Después de tantos años regresaba a mi tierra con una emoción desmedida. El tiempo había hecho mella en mí, no así en mi instinto. Tampoco en mi devoción. La lluvia no me había abandonado desde que dejé atrás la puerta de mi convento en el que mi padre me dejó siendo yo un niño. Una mejor vida. No fue mala.
Embadurnado de barro hasta las
rodillas, atravesé la frontera. Incluso la nieve parecía diferente. Pisar la tierra
que me vio nacer produjo en mí un pálpito especial. Las primeras nieves se
habían adelantado. Tal vez debería haber optado por emprender camino en primavera, pero los acontecimientos habían demorado mi viaje hasta entrado el otoño.

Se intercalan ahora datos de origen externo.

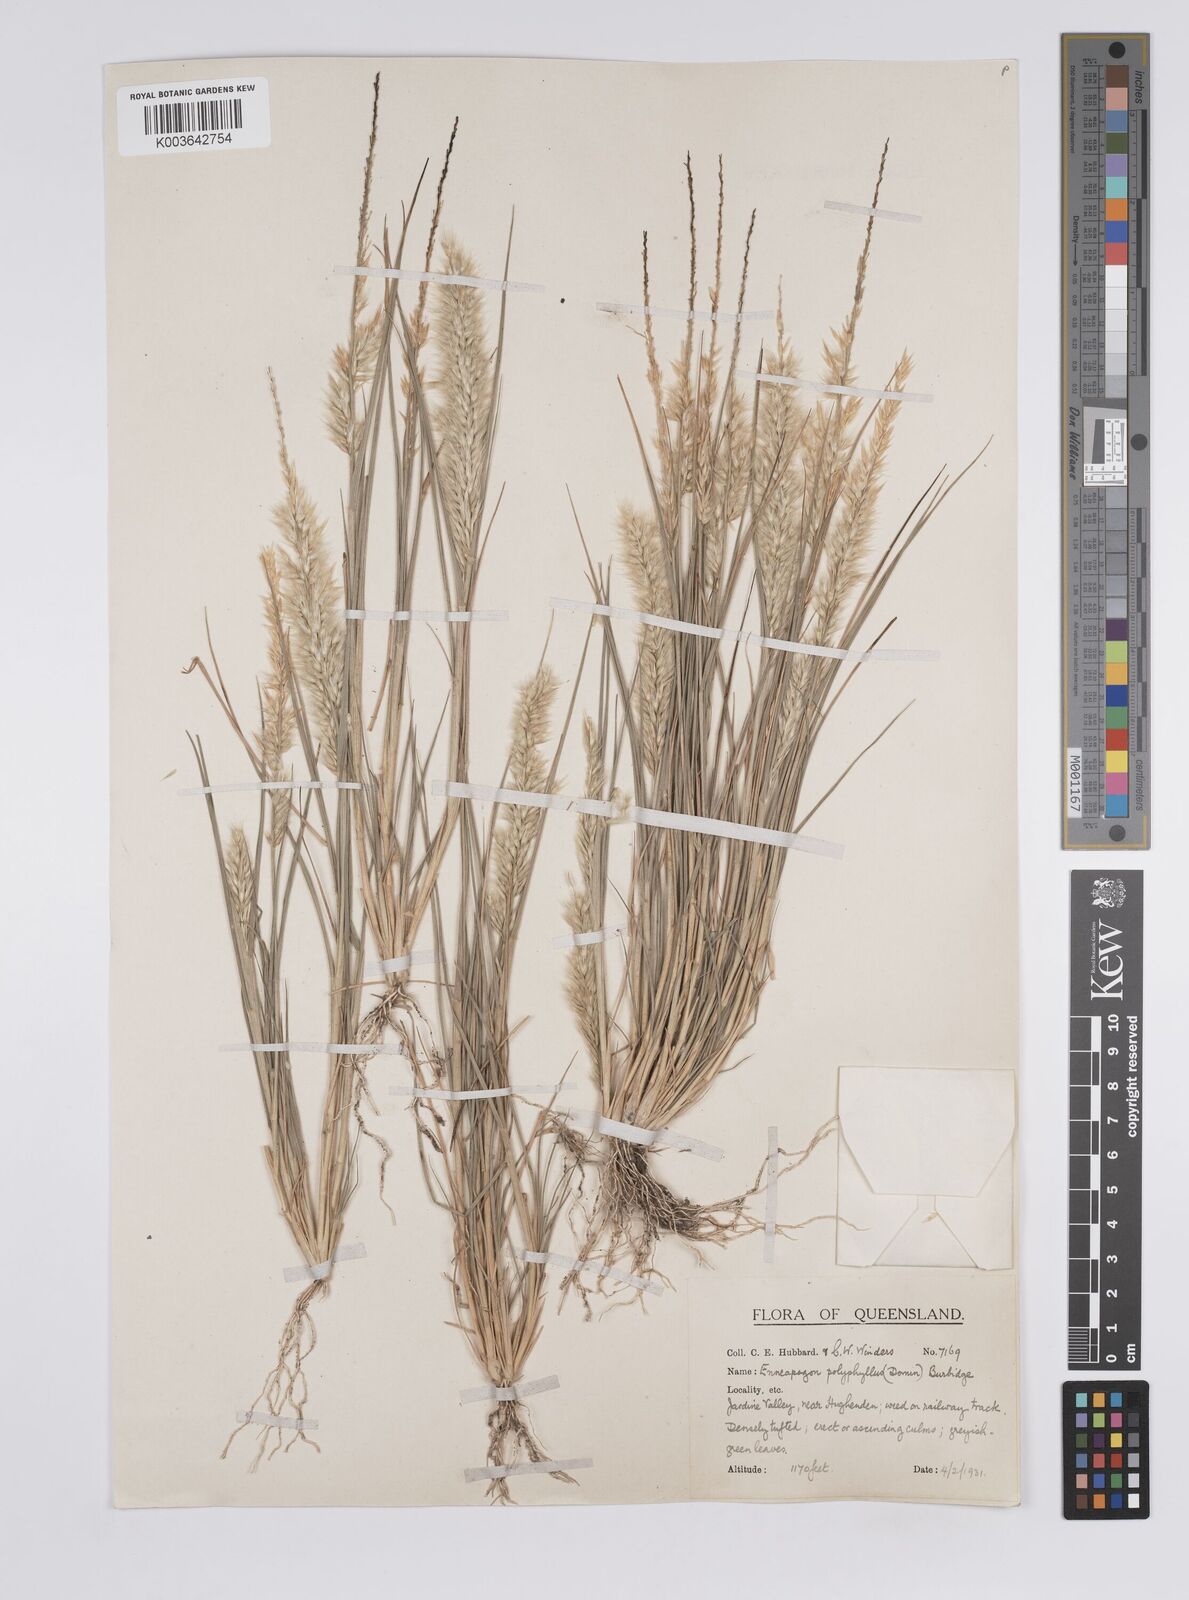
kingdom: Plantae
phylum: Tracheophyta
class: Liliopsida
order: Poales
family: Poaceae
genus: Enneapogon
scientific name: Enneapogon polyphyllus
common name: Leafy nineawn
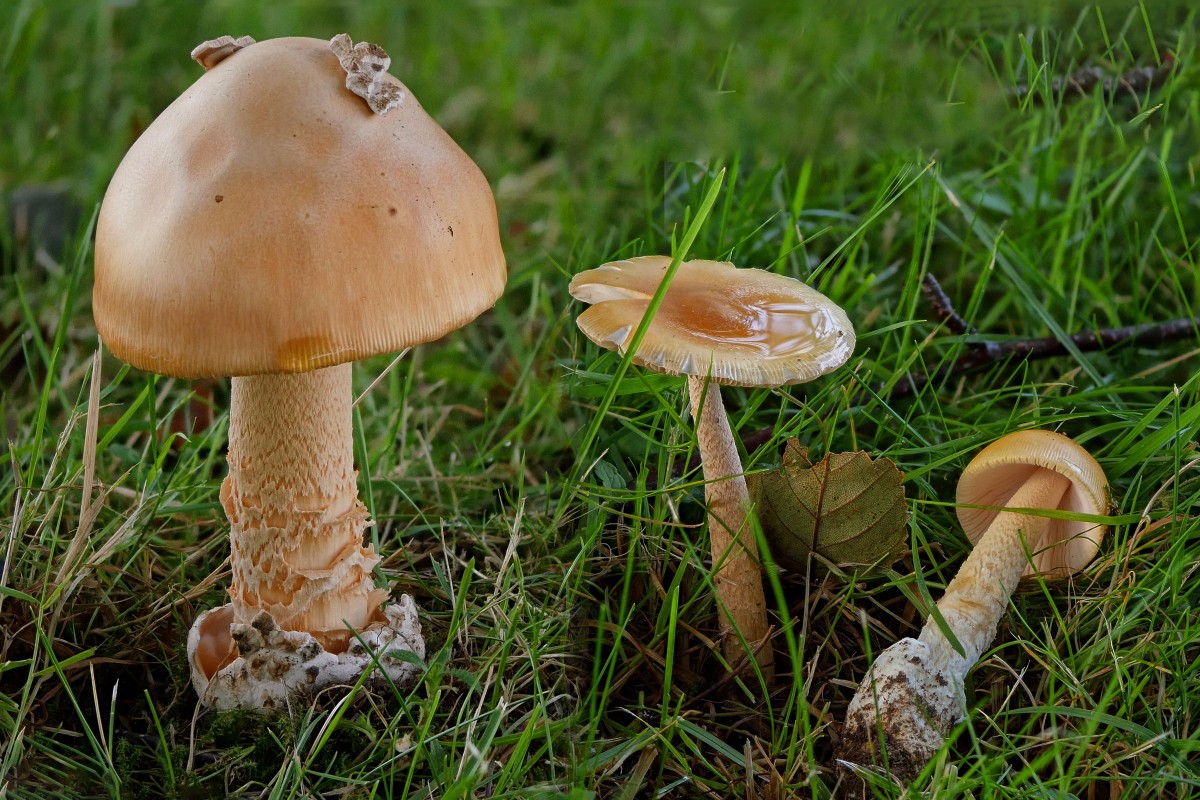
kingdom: Fungi
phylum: Basidiomycota
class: Agaricomycetes
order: Agaricales
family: Amanitaceae
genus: Amanita
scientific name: Amanita crocea
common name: gylden kam-fluesvamp
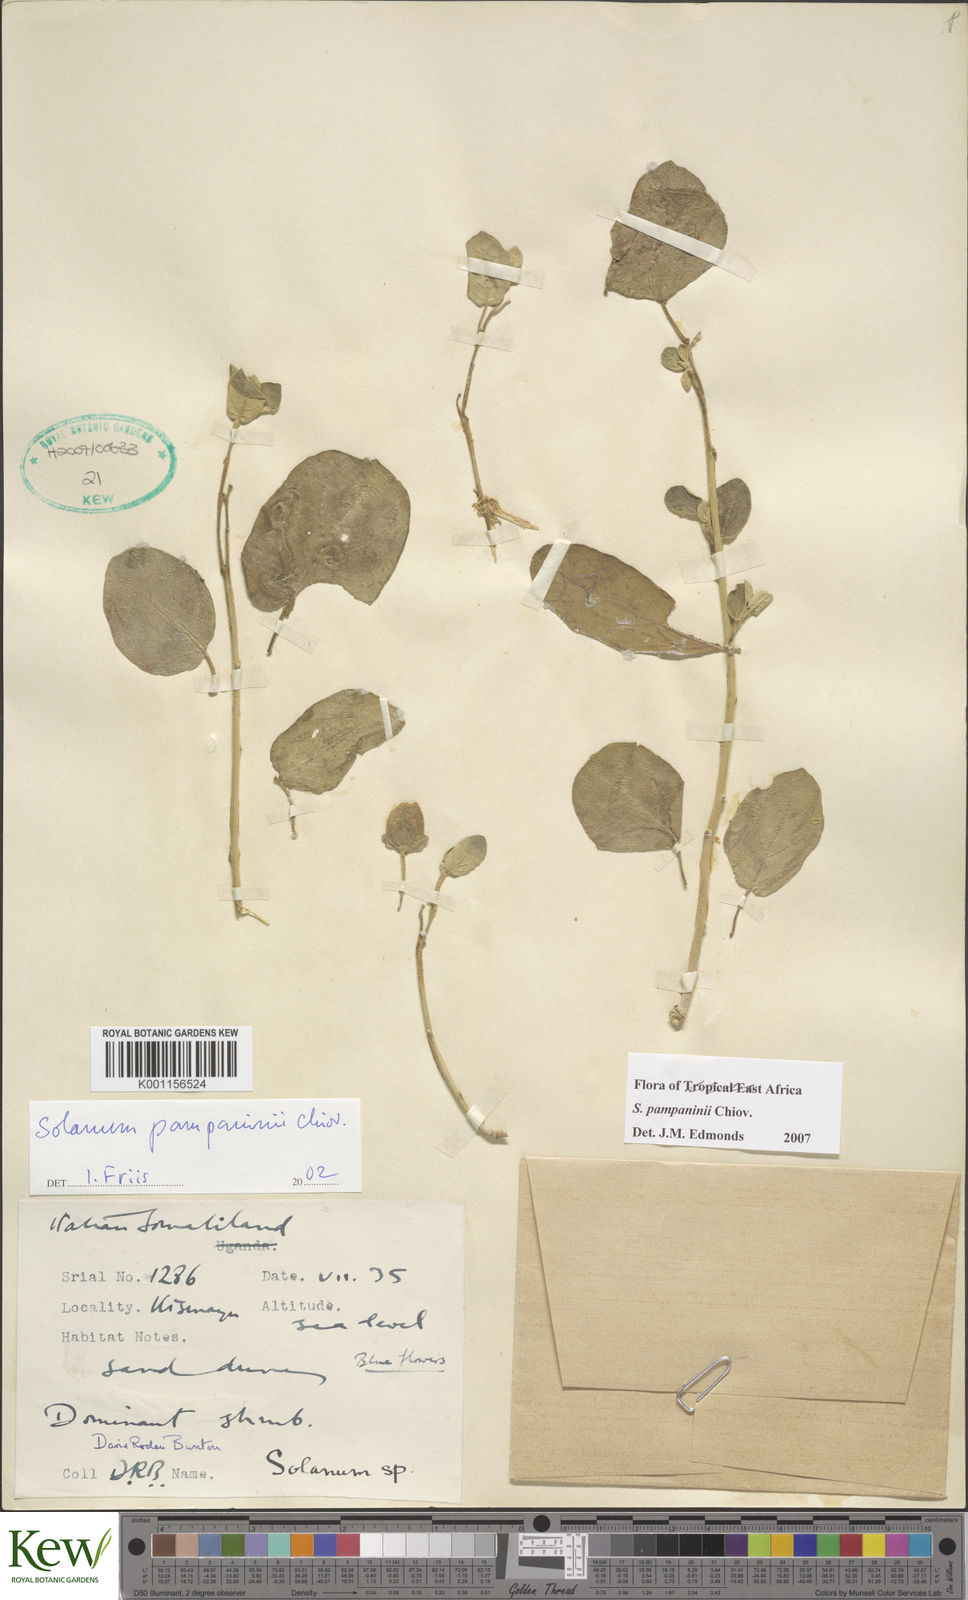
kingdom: Plantae
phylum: Tracheophyta
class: Magnoliopsida
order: Solanales
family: Solanaceae
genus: Solanum
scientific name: Solanum pampaninii
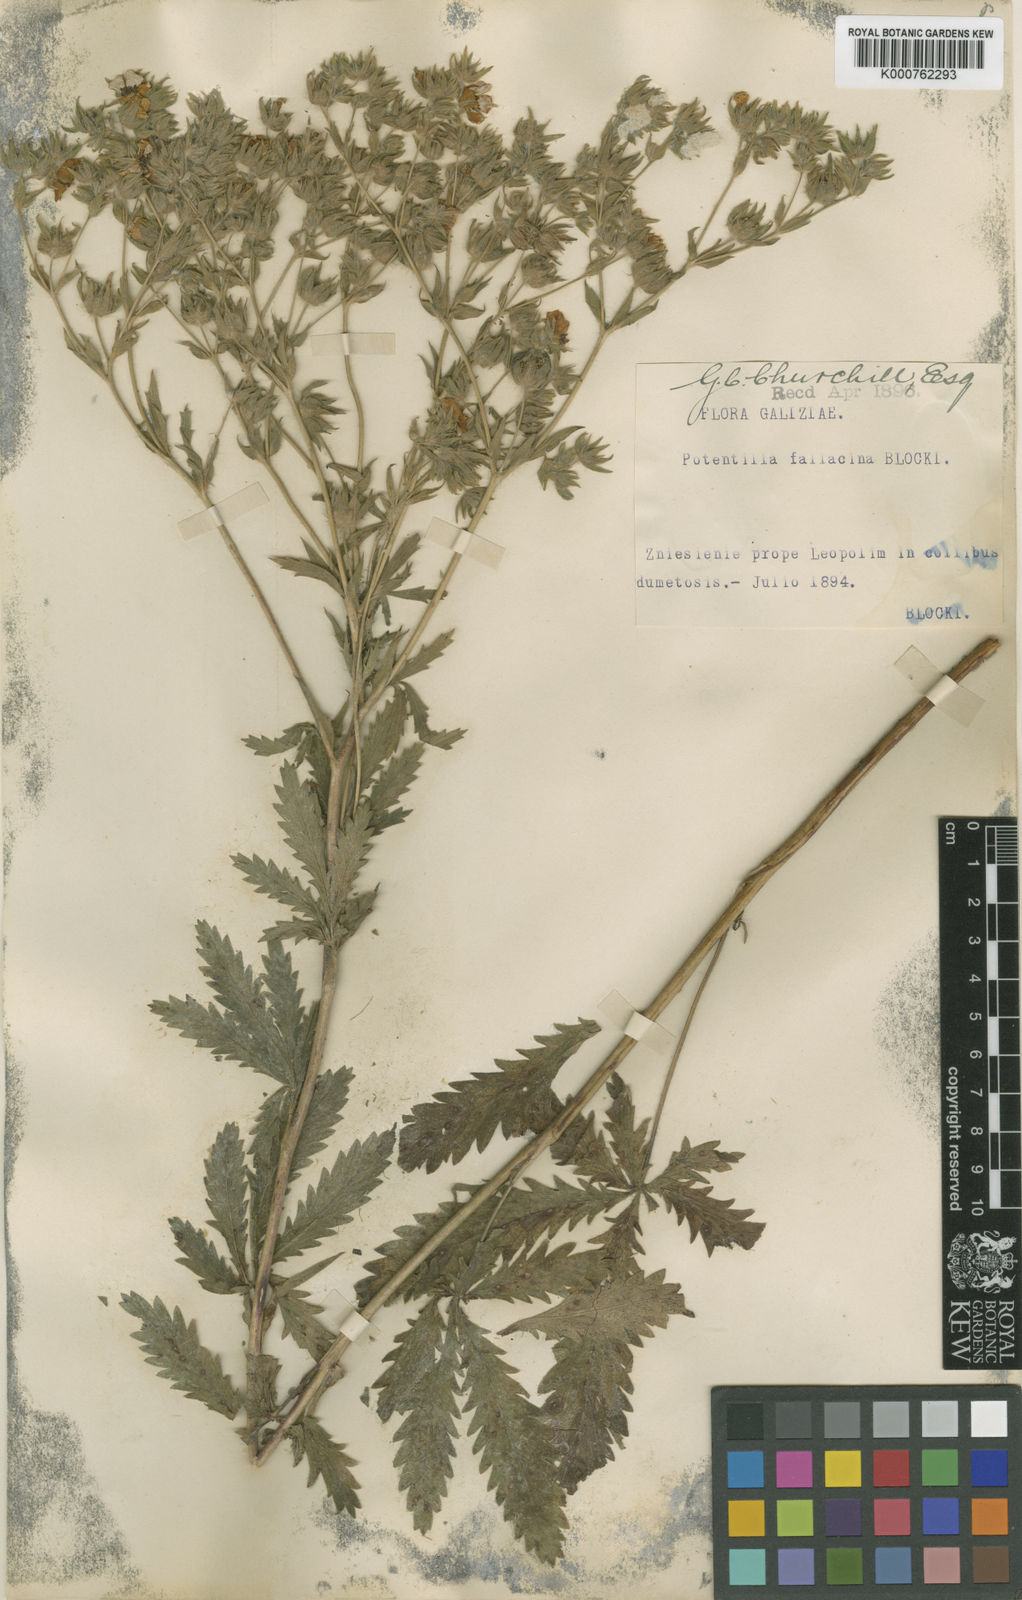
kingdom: Plantae
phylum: Tracheophyta
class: Magnoliopsida
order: Rosales
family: Rosaceae
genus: Potentilla
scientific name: Potentilla recta
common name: Sulphur cinquefoil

Mis huellas se iban marcando en
el sendero que yo mismo abría. No me había encontrado con nadie pese a ser una
ruta segura para los peregrinos que querían llegar a Santiago. Además, no muy
lejos de ahí estaba el hospital de Santa Cristina de Somport, obligado refugio
para caminantes. La única compañía era mi propio silencio mezclado con la algarabía
de mis pensamientos, mi cuaderno y mis lápices, y la biblia que me había
entregado el padre Pierre como la mejor de sus reliquias. Las montañas, monstruos
de piedra callada, vigilaban mis pasos. De vez en cuando parecían llamarme y el
eco retumbaba atronando en mi pecho.
La noche me cogió en tierra de
nadie, a medio camino entre la nada y el vacío. Un vacío comulgado de nieve, de
lobos que aullaban a la luna o, tal vez, la luna les aullaba a ellos, de
bestias nocturnas que acechaban desde la lejanía, sigilosas y amparadas en la
nocturnidad. Hacía tanto frío que temí se me congelara el alma. La nieve me rodeó
por completo. En mi morral llevaba cuatro palos que no duraron encendidos más
de un suspiro El fuego se fue apagando, como mi poco apetito con pan y queso. Dos tragos de vino me vinieron bien para
calentarme el estómago. Embozado en mi ropa y a la salvaguarda en una pequeña
abertura en la piedra, pasé la noche más despierto que dormido, rodeado de
aquella extraña calma en medio de los aullidos y demás ruidos nocturnos que
golpean la mente con miedos mientras la nieve hacía su propio peregrinaje.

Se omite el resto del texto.